O Caim que em nós desabrochou

Em putrefação está a cultura nacional pelo envenenamento de parte de suas fontes de elite: a cultura jurídica, o debate político e a cultura da informação. O péssimo é que, tal como os políticos costumam absolver seus pares, é mínima a probabilidade de que juízes ou professores ou jornalistas reconheçam a responsabilidade que lhes toca nessa podridão. São castas auto-imunes.

A violência usurpou a democracia – Wanderley Guilherme dos Santos: Carta Maior 15/02/2014

“Há algo de podre na política brasileira. O discurso do ódio contaminou a cultura. A violência física que assusta não é mais condenável do que a degradação pela palavra. Introduzido durante os debates da Ação Penal 470, a televisão propagou Brasil a fora o escárnio como argumento, a salivação como prova irrefutável e a falta de compostura de alguns magistrados como aparte retórico (…)

Com linguajar de estilo maneirista, as capas fúnebres do Supremo Tribunal Federal esculacharam quanto quiseram os réus da Ação Penal 470 perante uma audiência nacional (…) E continuam, buscando proibir que sejam depositários da solidariedade de cidadãos e cidadãs em pleno gozo de seus direitos civis e políticos. Não podendo oficialmente matá-los ou bani-los, apostam impor-lhes o ostracismo. É o discurso da vingança impotente movido a ódio.

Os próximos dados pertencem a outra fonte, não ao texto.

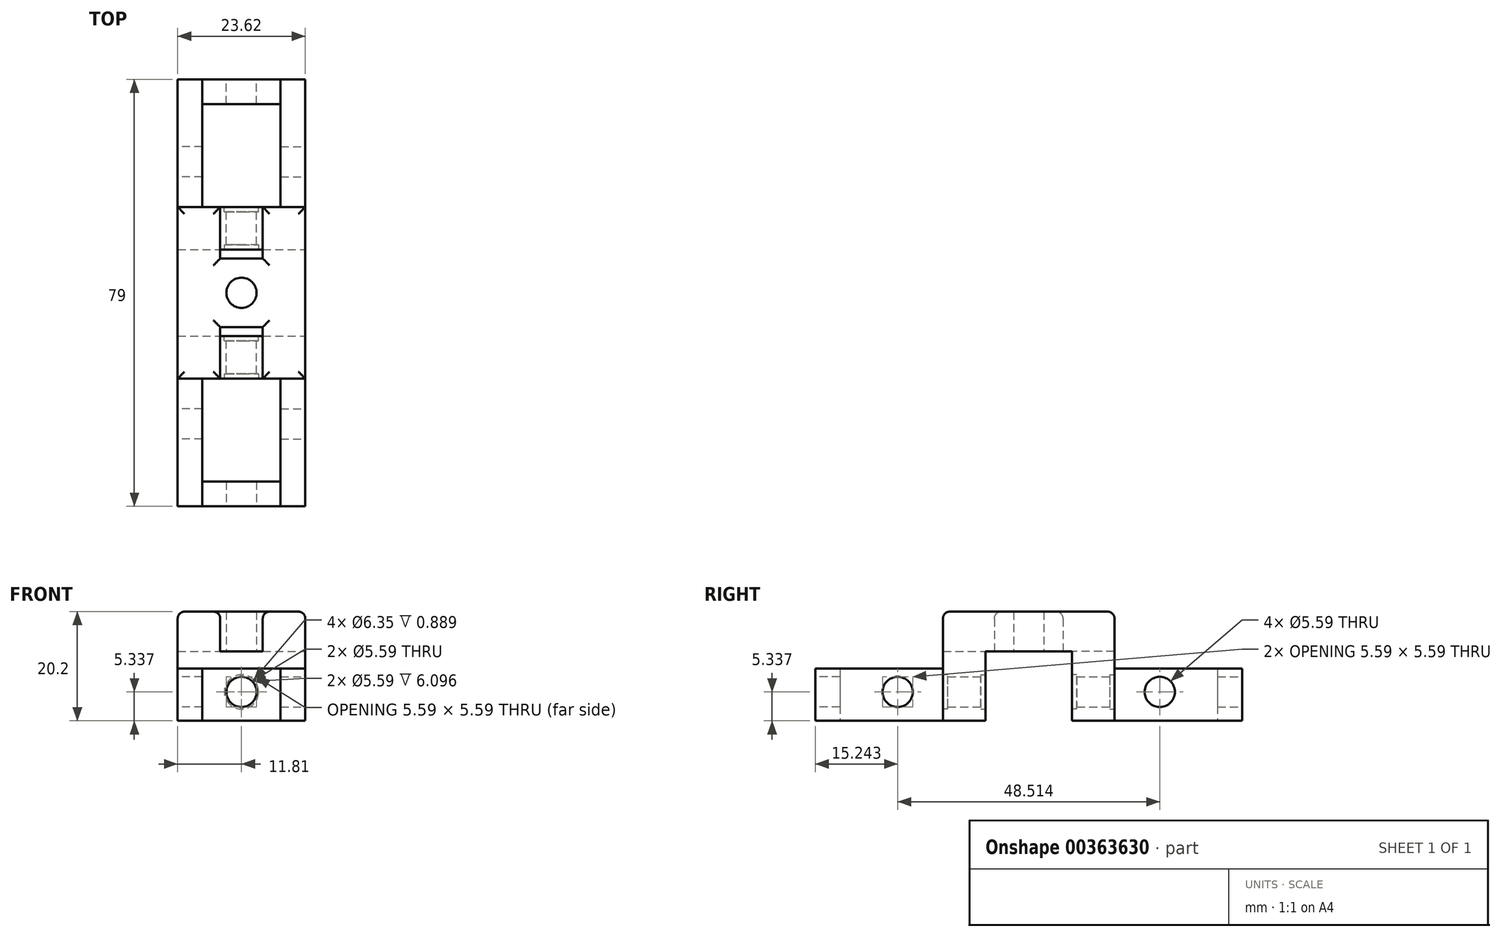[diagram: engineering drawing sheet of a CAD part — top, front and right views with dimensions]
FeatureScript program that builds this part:
annotation { "Feature Type Name" : "Feature", "Feature Type Description" : "" }
export const myFeature = defineFeature(function(context is Context, id is Id, definition is map)
    precondition{}
    {
        {
            var Q0;
            Q0=qCreatedBy(makeId("Top.planeOp"),FACE);
            var sketch = newSketch(context, id + "F0", { "sketchPlane" : qUnion([Q0])});
            skPoint(sketch, "E0.middle", {"position": v(0, 0) * mm});
            skCircle(sketch, "E1", {"center": v(0, 0) * mm, "radius": 2.8 * mm});
            skLineSegment(sketch, "E2", {"start": v(-11.81, 15.88) * mm, "end": v(-3.94, 15.88) * mm});
            skLineSegment(sketch, "E3", {"start": v(-3.94, 15.88) * mm, "end": v(-3.94, 6.35) * mm});
            skLineSegment(sketch, "E4", {"start": v(-3.94, 6.35) * mm, "end": v(0, 6.35) * mm});
            skLineSegment(sketch, "E5", {"start": v(-11.81, 15.88) * mm, "end": v(-11.81, 0) * mm});
            skLineSegment(sketch, "E6.MirrorCS", {"start": v(-11.81, -15.88) * mm, "end": v(-11.81, 0) * mm});
            skLineSegment(sketch, "E7.MirrorCS", {"start": v(-11.81, -15.88) * mm, "end": v(-3.94, -15.88) * mm});
            skLineSegment(sketch, "E8.MirrorCS", {"start": v(-3.94, -15.88) * mm, "end": v(-3.94, -6.35) * mm});
            skLineSegment(sketch, "E9.MirrorCS", {"start": v(-3.94, -6.35) * mm, "end": v(0, -6.35) * mm});
            skLineSegment(sketch, "E10.MirrorCS", {"start": v(3.94, 6.35) * mm, "end": v(0, 6.35) * mm});
            skLineSegment(sketch, "E11.MirrorCS", {"start": v(3.94, 15.88) * mm, "end": v(3.94, 6.35) * mm});
            skLineSegment(sketch, "E12.MirrorCS", {"start": v(11.81, 15.88) * mm, "end": v(3.94, 15.88) * mm});
            skLineSegment(sketch, "E13.MirrorCS", {"start": v(11.81, 15.88) * mm, "end": v(11.81, 0) * mm});
            skLineSegment(sketch, "E14.MirrorCS", {"start": v(11.81, -15.88) * mm, "end": v(11.81, 0) * mm});
            skLineSegment(sketch, "E15.MirrorCS", {"start": v(11.81, -15.88) * mm, "end": v(3.94, -15.88) * mm});
            skLineSegment(sketch, "E16.MirrorCS", {"start": v(3.94, -15.88) * mm, "end": v(3.94, -6.35) * mm});
            skLineSegment(sketch, "E17.MirrorCS", {"start": v(3.94, -6.35) * mm, "end": v(0, -6.35) * mm});
            skSolve(sketch);
        }
        {
            var Q0;
            Q0=makeQuery(id+"F0.imprint","IMPRINT",FACE,{"disambiguationData":[TD([[makeQuery(id+"F0.imprint","IMPRINT",EDGE,{"derivedFrom":sQuery(id+"F0.wireOp",EDGE,"E1")}),-1.0]])]});
            extrude(context, id + "F1", {"entities" : qUnion([Q0]), "depth" : 7.37 * mm});
        }
        {
            var Q0;
            Q0=makeQuery(id+"F1.opExtrude","CAP_FACE",FACE,{"disambiguationData":[OSD([sQuery(id+"F0.wireOp",EDGE,"E1"),sQuery(id+"F0.wireOp",EDGE,"E2"),sQuery(id+"F0.wireOp",EDGE,"E3"),sQuery(id+"F0.wireOp",EDGE,"E4"),sQuery(id+"F0.wireOp",EDGE,"E5"),sQuery(id+"F0.wireOp",EDGE,"E6.MirrorCS"),sQuery(id+"F0.wireOp",EDGE,"E7.MirrorCS"),sQuery(id+"F0.wireOp",EDGE,"E8.MirrorCS"),sQuery(id+"F0.wireOp",EDGE,"E9.MirrorCS"),sQuery(id+"F0.wireOp",EDGE,"E10.MirrorCS"),sQuery(id+"F0.wireOp",EDGE,"E11.MirrorCS"),sQuery(id+"F0.wireOp",EDGE,"E12.MirrorCS"),sQuery(id+"F0.wireOp",EDGE,"E13.MirrorCS"),sQuery(id+"F0.wireOp",EDGE,"E14.MirrorCS"),sQuery(id+"F0.wireOp",EDGE,"E15.MirrorCS"),sQuery(id+"F0.wireOp",EDGE,"E16.MirrorCS"),sQuery(id+"F0.wireOp",EDGE,"E17.MirrorCS")])],"isStart":true});
            var sketch = newSketch(context, id + "F2", { "sketchPlane" : qUnion([Q0])});
            skLineSegment(sketch, "E18", {"start": v(11.81, -15.88) * mm, "end": v(-11.81, -15.88) * mm});
            skLineSegment(sketch, "E19", {"start": v(-11.81, -15.88) * mm, "end": v(-11.81, -8) * mm});
            skLineSegment(sketch, "E20", {"start": v(-11.81, -8) * mm, "end": v(11.81, -8) * mm});
            skLineSegment(sketch, "E21", {"start": v(11.81, -8) * mm, "end": v(11.81, -15.88) * mm});
            skLineSegment(sketch, "E22.MirrorCS", {"start": v(-11.81, 8) * mm, "end": v(11.81, 8) * mm});
            skLineSegment(sketch, "E23.MirrorCS", {"start": v(11.81, 8) * mm, "end": v(11.81, 15.88) * mm});
            skLineSegment(sketch, "E24.MirrorCS", {"start": v(11.81, 15.88) * mm, "end": v(-11.81, 15.88) * mm});
            skLineSegment(sketch, "E25.MirrorCS", {"start": v(-11.81, 15.88) * mm, "end": v(-11.81, 8) * mm});
            skSolve(sketch);
        }
        {
            var Q0;
            Q0 = qSketchRegion(id + "F2", true);
            extrude(context, id + "F3", {"entities" : qUnion([Q0]), "operationType" : NewBodyOperationType.ADD, "depth" : 12.83 * mm});
        }
        {
            var Q0;
            Q0=makeQuery(id+"F3.boolean.opBoolean","MERGE",FACE,{"derivedFrom":[makeQuery(id+"F1.opExtrude","SWEPT_FACE",FACE,{"disambiguationData":[OSD([sQuery(id+"F0.wireOp",EDGE,"E2")])]}),makeQuery(id+"F1.opExtrude","SWEPT_FACE",FACE,{"disambiguationData":[OSD([sQuery(id+"F0.wireOp",EDGE,"E12.MirrorCS")])]}),makeQuery(id+"F3.opExtrude","SWEPT_FACE",FACE,{"disambiguationData":[OSD([sQuery(id+"F2.wireOp",EDGE,"E18")])]})]});
            var sketch = newSketch(context, id + "F4", { "sketchPlane" : qUnion([Q0])});
            skCircle(sketch, "E26", {"center": v(0, -7.5) * mm, "radius": 2.8 * mm});
            skSolve(sketch);
        }
        {
            var Q0;
            Q0=makeQuery(id+"F4.imprint","IMPRINT",FACE,{"disambiguationData":[TD([[makeQuery(id+"F4.imprint","IMPRINT",EDGE,{"derivedFrom":sQuery(id+"F4.wireOp",EDGE,"E26")}),1.0]])]});
            var Q1;
            Q1=makeQuery(id+"F3.boolean.opBoolean","MERGE",FACE,{"derivedFrom":[makeQuery(id+"F1.opExtrude","SWEPT_FACE",FACE,{"disambiguationData":[OSD([sQuery(id+"F0.wireOp",EDGE,"E7.MirrorCS")])]}),makeQuery(id+"F1.opExtrude","SWEPT_FACE",FACE,{"disambiguationData":[OSD([sQuery(id+"F0.wireOp",EDGE,"E15.MirrorCS")])]}),makeQuery(id+"F3.opExtrude","SWEPT_FACE",FACE,{"disambiguationData":[OSD([sQuery(id+"F2.wireOp",EDGE,"E24.MirrorCS")])]})]});
            extrude(context, id + "F5", {"entities" : qUnion([Q0]), "operationType" : NewBodyOperationType.REMOVE, "endBound" : BoundingType.UP_TO_SURFACE, "oppositeDirection" : true, "endBoundEntityFace" : qUnion([Q1]), "depth" : 25.4 * mm});
        }
        {
            var Q0;
            Q0=makeQuery(id+"F3.boolean.opBoolean","MERGE",FACE,{"derivedFrom":[makeQuery(id+"F1.opExtrude","SWEPT_FACE",FACE,{"disambiguationData":[OSD([sQuery(id+"F0.wireOp",EDGE,"E7.MirrorCS")])]}),makeQuery(id+"F1.opExtrude","SWEPT_FACE",FACE,{"disambiguationData":[OSD([sQuery(id+"F0.wireOp",EDGE,"E15.MirrorCS")])]}),makeQuery(id+"F3.opExtrude","SWEPT_FACE",FACE,{"disambiguationData":[OSD([sQuery(id+"F2.wireOp",EDGE,"E24.MirrorCS")])]})]});
            var sketch = newSketch(context, id + "F6", { "sketchPlane" : qUnion([Q0])});
            skLineSegment(sketch, "E27", {"start": v(-11.81, -12.83) * mm, "end": v(-11.81, -3.18) * mm});
            skLineSegment(sketch, "E28", {"start": v(-11.81, -3.18) * mm, "end": v(-7.24, -3.18) * mm});
            skLineSegment(sketch, "E29", {"start": v(-7.24, -3.18) * mm, "end": v(-7.24, -12.83) * mm});
            skLineSegment(sketch, "E30", {"start": v(-7.24, -12.83) * mm, "end": v(-11.81, -12.83) * mm});
            skSolve(sketch);
        }
        {
            var Q0;
            Q0=makeQuery(id+"F6.imprint","IMPRINT",FACE,{"disambiguationData":[TD([[makeQuery(id+"F6.imprint","IMPRINT",EDGE,{"derivedFrom":sQuery(id+"F6.wireOp",EDGE,"E27")}),1.0]])]});
            extrude(context, id + "F7", {"entities" : qUnion([Q0]), "depth" : 23.62 * mm});
        }
        {
            var Q0;
            Q0=makeQuery(id+"F7.opExtrude","SWEPT_FACE",FACE,{"disambiguationData":[OSD([sQuery(id+"F6.wireOp",EDGE,"E27")])]});
            var sketch = newSketch(context, id + "F8", { "sketchPlane" : qUnion([Q0])});
            skCircle(sketch, "E31", {"center": v(24.26, -7.5) * mm, "radius": 2.8 * mm});
            skSolve(sketch);
        }
        {
            var Q0;
            Q0=makeQuery(id+"F8.imprint","IMPRINT",FACE,{"disambiguationData":[TD([[makeQuery(id+"F8.imprint","IMPRINT",EDGE,{"derivedFrom":sQuery(id+"F8.wireOp",EDGE,"E31")}),1.0]])]});
            var Q1;
            Q1=makeQuery(id+"F7.opExtrude","SWEPT_FACE",FACE,{"disambiguationData":[OSD([sQuery(id+"F6.wireOp",EDGE,"E29")])]});
            extrude(context, id + "F9", {"entities" : qUnion([Q0]), "operationType" : NewBodyOperationType.REMOVE, "endBound" : BoundingType.UP_TO_SURFACE, "oppositeDirection" : true, "endBoundEntityFace" : qUnion([Q1]), "depth" : 25.4 * mm});
        }
        {
            var Q0;
            Q0=makeQuery(id+"F7.opExtrude","SWEPT_BODY",BODY,{"disambiguationData":[OSD([sQuery(id+"F6.wireOp",EDGE,"E27"),sQuery(id+"F6.wireOp",EDGE,"E28"),sQuery(id+"F6.wireOp",EDGE,"E29"),sQuery(id+"F6.wireOp",EDGE,"E30")])]});
            var Q1;
            Q1=qCreatedBy(makeId("Right.planeOp"),FACE);
            mirror(context, id + "F10", {"entities" : qUnion([Q0]), "mirrorPlane" : qUnion([Q1])});
        }
        {
            var Q0;
            Q0=makeQuery(id+"F10.opPattern","COPY",FACE,{"derivedFrom":makeQuery(id+"F7.opExtrude","SWEPT_FACE",FACE,{"disambiguationData":[OSD([sQuery(id+"F6.wireOp",EDGE,"E29")])]}),"instanceName":"1"});
            var sketch = newSketch(context, id + "F11", { "sketchPlane" : qUnion([Q0])});
            skLineSegment(sketch, "E32.bottom", {"start": v(39.5, -12.83) * mm, "end": v(34.93, -12.83) * mm});
            skLineSegment(sketch, "E32.top", {"start": v(39.5, -3.17) * mm, "end": v(34.93, -3.17) * mm});
            skLineSegment(sketch, "E32.left", {"start": v(39.5, -12.83) * mm, "end": v(39.5, -3.17) * mm});
            skLineSegment(sketch, "E32.right", {"start": v(34.93, -12.83) * mm, "end": v(34.93, -3.17) * mm});
            skSolve(sketch);
        }
        {
            var Q0;
            Q0=makeQuery(id+"F11.imprint","IMPRINT",FACE,{"disambiguationData":[TD([[makeQuery(id+"F11.imprint","IMPRINT",EDGE,{"derivedFrom":sQuery(id+"F11.wireOp",EDGE,"E32.bottom")}),-1.0]])]});
            var Q1;
            Q1=makeQuery(id+"F7.opExtrude","SWEPT_FACE",FACE,{"disambiguationData":[OSD([sQuery(id+"F6.wireOp",EDGE,"E29")])]});
            extrude(context, id + "F12", {"entities" : qUnion([Q0]), "endBound" : BoundingType.UP_TO_SURFACE, "endBoundEntityFace" : qUnion([Q1]), "depth" : 25.4 * mm});
        }
        {
            var Q0;
            Q0=makeQuery(id+"F12.opExtrude","SWEPT_FACE",FACE,{"disambiguationData":[OSD([sQuery(id+"F11.wireOp",EDGE,"E32.left")])]});
            var sketch = newSketch(context, id + "F13", { "sketchPlane" : qUnion([Q0])});
            skCircle(sketch, "E33", {"center": v(0, -7.5) * mm, "radius": 2.8 * mm});
            skSolve(sketch);
        }
        {
            var Q0;
            Q0=makeQuery(id+"F13.imprint","IMPRINT",FACE,{"disambiguationData":[TD([[makeQuery(id+"F13.imprint","IMPRINT",EDGE,{"derivedFrom":sQuery(id+"F13.wireOp",EDGE,"E33")}),1.0]])]});
            var Q1;
            Q1=makeQuery(id+"F12.opExtrude","SWEPT_FACE",FACE,{"disambiguationData":[OSD([sQuery(id+"F11.wireOp",EDGE,"E32.right")])]});
            extrude(context, id + "F14", {"entities" : qUnion([Q0]), "operationType" : NewBodyOperationType.REMOVE, "endBound" : BoundingType.UP_TO_SURFACE, "oppositeDirection" : true, "endBoundEntityFace" : qUnion([Q1]), "depth" : 25.4 * mm});
        }
        {
            var Q0;
            Q0=makeQuery(id+"F7.opExtrude","SWEPT_BODY",BODY,{"disambiguationData":[OSD([sQuery(id+"F6.wireOp",EDGE,"E27"),sQuery(id+"F6.wireOp",EDGE,"E28"),sQuery(id+"F6.wireOp",EDGE,"E29"),sQuery(id+"F6.wireOp",EDGE,"E30")])]});
            var Q1;
            Q1=makeQuery(id+"F12.opExtrude","SWEPT_BODY",BODY,{"disambiguationData":[OSD([sQuery(id+"F11.wireOp",EDGE,"E32.bottom"),sQuery(id+"F11.wireOp",EDGE,"E32.top"),sQuery(id+"F11.wireOp",EDGE,"E32.left"),sQuery(id+"F11.wireOp",EDGE,"E32.right")])]});
            var Q2;
            Q2=makeQuery(id+"F10.opPattern","COPY",BODY,{"derivedFrom":makeQuery(id+"F7.opExtrude","SWEPT_BODY",BODY,{"disambiguationData":[OSD([sQuery(id+"F6.wireOp",EDGE,"E27"),sQuery(id+"F6.wireOp",EDGE,"E28"),sQuery(id+"F6.wireOp",EDGE,"E29"),sQuery(id+"F6.wireOp",EDGE,"E30")])]}),"instanceName":"1"});
            var Q3;
            Q3=qCreatedBy(makeId("Front.planeOp"),FACE);
            mirror(context, id + "F15", {"entities" : qUnion([Q0, Q1, Q2]), "mirrorPlane" : qUnion([Q3])});
        }
        {
            var Q0;
            Q0=makeQuery(id+"F1.opExtrude","CAP_EDGE",EDGE,{"disambiguationData":[OSD([sQuery(id+"F0.wireOp",EDGE,"E5"),sQuery(id+"F0.wireOp",EDGE,"E6.MirrorCS")])],"isStart":false});
            var Q1;
            Q1=makeQuery(id+"F1.opExtrude","CAP_EDGE",EDGE,{"disambiguationData":[OSD([sQuery(id+"F0.wireOp",EDGE,"E2")])],"isStart":false});
            var Q2;
            Q2=makeQuery(id+"F1.opExtrude","CAP_EDGE",EDGE,{"disambiguationData":[OSD([sQuery(id+"F0.wireOp",EDGE,"E3")])],"isStart":false});
            var Q3;
            Q3=makeQuery(id+"F1.opExtrude","CAP_EDGE",EDGE,{"disambiguationData":[OSD([sQuery(id+"F0.wireOp",EDGE,"E4"),sQuery(id+"F0.wireOp",EDGE,"E10.MirrorCS")])],"isStart":false});
            var Q4;
            Q4=makeQuery(id+"F1.opExtrude","CAP_EDGE",EDGE,{"disambiguationData":[OSD([sQuery(id+"F0.wireOp",EDGE,"E11.MirrorCS")])],"isStart":false});
            var Q5;
            Q5=makeQuery(id+"F1.opExtrude","CAP_EDGE",EDGE,{"disambiguationData":[OSD([sQuery(id+"F0.wireOp",EDGE,"E12.MirrorCS")])],"isStart":false});
            var Q6;
            Q6=makeQuery(id+"F1.opExtrude","CAP_EDGE",EDGE,{"disambiguationData":[OSD([sQuery(id+"F0.wireOp",EDGE,"E13.MirrorCS"),sQuery(id+"F0.wireOp",EDGE,"E14.MirrorCS")])],"isStart":false});
            var Q7;
            Q7=makeQuery(id+"F1.opExtrude","CAP_EDGE",EDGE,{"disambiguationData":[OSD([sQuery(id+"F0.wireOp",EDGE,"E15.MirrorCS")])],"isStart":false});
            var Q8;
            Q8=makeQuery(id+"F1.opExtrude","CAP_EDGE",EDGE,{"disambiguationData":[OSD([sQuery(id+"F0.wireOp",EDGE,"E16.MirrorCS")])],"isStart":false});
            var Q9;
            Q9=makeQuery(id+"F1.opExtrude","CAP_EDGE",EDGE,{"disambiguationData":[OSD([sQuery(id+"F0.wireOp",EDGE,"E9.MirrorCS"),sQuery(id+"F0.wireOp",EDGE,"E17.MirrorCS")])],"isStart":false});
            var Q10;
            Q10=makeQuery(id+"F1.opExtrude","CAP_EDGE",EDGE,{"disambiguationData":[OSD([sQuery(id+"F0.wireOp",EDGE,"E7.MirrorCS")])],"isStart":false});
            var Q11;
            Q11=makeQuery(id+"F1.opExtrude","CAP_EDGE",EDGE,{"disambiguationData":[OSD([sQuery(id+"F0.wireOp",EDGE,"E8.MirrorCS")])],"isStart":false});
            fillet(context, id + "F16", {"entities" : qUnion([Q0, Q1, Q2, Q3, Q4, Q5, Q6, Q7, Q8, Q9, Q10, Q11]), "radius" : 1.27 * mm, "tangentPropagation" : true, "allowEdgeOverflow" : false});
        }
        {
            var Q0;
            Q0=makeQuery(id+"F3.opExtrude","SWEPT_FACE",FACE,{"disambiguationData":[OSD([sQuery(id+"F2.wireOp",EDGE,"E20")])]});
            var sketch = newSketch(context, id + "F17", { "sketchPlane" : qUnion([Q0])});
            skCircle(sketch, "E34", {"center": v(0, -7.5) * mm, "radius": 3.18 * mm});
            skSolve(sketch);
        }
        {
            var Q0;
            Q0 = qSketchRegion(id + "F17", true);
            extrude(context, id + "F18", {"entities" : qUnion([Q0]), "operationType" : NewBodyOperationType.REMOVE, "oppositeDirection" : true, "depth" : 0.89 * mm});
        }
        {
            var Q0;
            Q0=makeQuery(id+"F3.opExtrude","SWEPT_FACE",FACE,{"disambiguationData":[OSD([sQuery(id+"F2.wireOp",EDGE,"E22.MirrorCS")])]});
            var sketch = newSketch(context, id + "F19", { "sketchPlane" : qUnion([Q0])});
            skCircle(sketch, "E35", {"center": v(0, -7.5) * mm, "radius": 3.18 * mm});
            skSolve(sketch);
        }
        {
            var Q0;
            Q0=makeQuery(id+"F19.imprint","IMPRINT",FACE,{"disambiguationData":[TD([[makeQuery(id+"F19.imprint","IMPRINT",EDGE,{"derivedFrom":sQuery(id+"F19.wireOp",EDGE,"E35")}),1.0]])]});
            extrude(context, id + "F20", {"entities" : qUnion([Q0]), "operationType" : NewBodyOperationType.REMOVE, "oppositeDirection" : true, "offsetDistance" : 25.4 * mm, "depth" : 0.89 * mm});
        }
        {
            var Q0;
            Q0=makeQuery(id+"F3.boolean.opBoolean","MERGE",FACE,{"derivedFrom":[makeQuery(id+"F1.opExtrude","SWEPT_FACE",FACE,{"disambiguationData":[OSD([sQuery(id+"F0.wireOp",EDGE,"E7.MirrorCS")])]}),makeQuery(id+"F1.opExtrude","SWEPT_FACE",FACE,{"disambiguationData":[OSD([sQuery(id+"F0.wireOp",EDGE,"E15.MirrorCS")])]}),makeQuery(id+"F3.opExtrude","SWEPT_FACE",FACE,{"disambiguationData":[OSD([sQuery(id+"F2.wireOp",EDGE,"E24.MirrorCS")])]})]});
            var sketch = newSketch(context, id + "F21", { "sketchPlane" : qUnion([Q0])});
            skCircle(sketch, "E36", {"center": v(0, -7.5) * mm, "radius": 3.18 * mm});
            skSolve(sketch);
        }
        {
            var Q0;
            Q0=makeQuery(id+"F21.imprint","IMPRINT",FACE,{"disambiguationData":[TD([[makeQuery(id+"F21.imprint","IMPRINT",EDGE,{"derivedFrom":sQuery(id+"F21.wireOp",EDGE,"E36")}),1.0]])]});
            var Q1;
            Q1=sQuery(id+"F21.wireOp",EDGE,"E36");
            extrude(context, id + "F22", {"entities" : qUnion([Q0]), "operationType" : NewBodyOperationType.REMOVE, "surfaceEntities" : qUnion([Q1]), "oppositeDirection" : true, "depth" : 0.89 * mm});
        }
        {
            var Q0;
            Q0=makeQuery(id+"F3.boolean.opBoolean","MERGE",FACE,{"derivedFrom":[makeQuery(id+"F1.opExtrude","SWEPT_FACE",FACE,{"disambiguationData":[OSD([sQuery(id+"F0.wireOp",EDGE,"E2")])]}),makeQuery(id+"F1.opExtrude","SWEPT_FACE",FACE,{"disambiguationData":[OSD([sQuery(id+"F0.wireOp",EDGE,"E12.MirrorCS")])]}),makeQuery(id+"F3.opExtrude","SWEPT_FACE",FACE,{"disambiguationData":[OSD([sQuery(id+"F2.wireOp",EDGE,"E18")])]})]});
            var sketch = newSketch(context, id + "F23", { "sketchPlane" : qUnion([Q0])});
            skCircle(sketch, "E37", {"center": v(0, -7.5) * mm, "radius": 3.18 * mm});
            skSolve(sketch);
        }
        {
            var Q0;
            Q0=makeQuery(id+"F23.imprint","IMPRINT",FACE,{"disambiguationData":[TD([[makeQuery(id+"F23.imprint","IMPRINT",EDGE,{"derivedFrom":sQuery(id+"F23.wireOp",EDGE,"E37")}),1.0]])]});
            var Q1;
            Q1 = qConstructionFilter(qBodyType(qCreatedBy(id + "F23" ,EDGE), BodyType.WIRE), ConstructionObject.NO);
            extrude(context, id + "F24", {"entities" : qUnion([Q0]), "operationType" : NewBodyOperationType.REMOVE, "surfaceEntities" : qUnion([Q1]), "oppositeDirection" : true, "depth" : 0.89 * mm});
        }
    });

O estímulo ao linguajar desabrido e ao julgamento apressado e irrecorrível encontrou na já virulenta blogosfera a ecologia apropriada para reprodução cancerosa. Com a ferramenta do anonimato e a indulgência prévia a qualquer desvario, o Caim em nós desabrochou com velocidade sônica. A filosófica vontade de morte, a definição humana de um ser para morte, revela-se menos conceitual e inocente na real inclinação para matar. A internet veicula milhares de assassinatos virtuais e de convocatórias à destruição. Sem não mais do que o subterfúgio de códigos primários, quando muito, ações predatórias são incentivadas a qualquer título. É total o descompasso entre avanço social e econômico do País e as toscas bandeiras eventualmente desfraldadas (…)

Sim, há algo de podre na política brasileira, mas enganam-se os que presumem que a podridão esteja só no Legislativo ou que de lá provenha. Para essa há remendos que asseguram a sobrevivência democrática. Em putrefação está a cultura nacional pelo envenenamento de parte de suas fontes de elite: a cultura jurídica, o debate político e a cultura da informação”.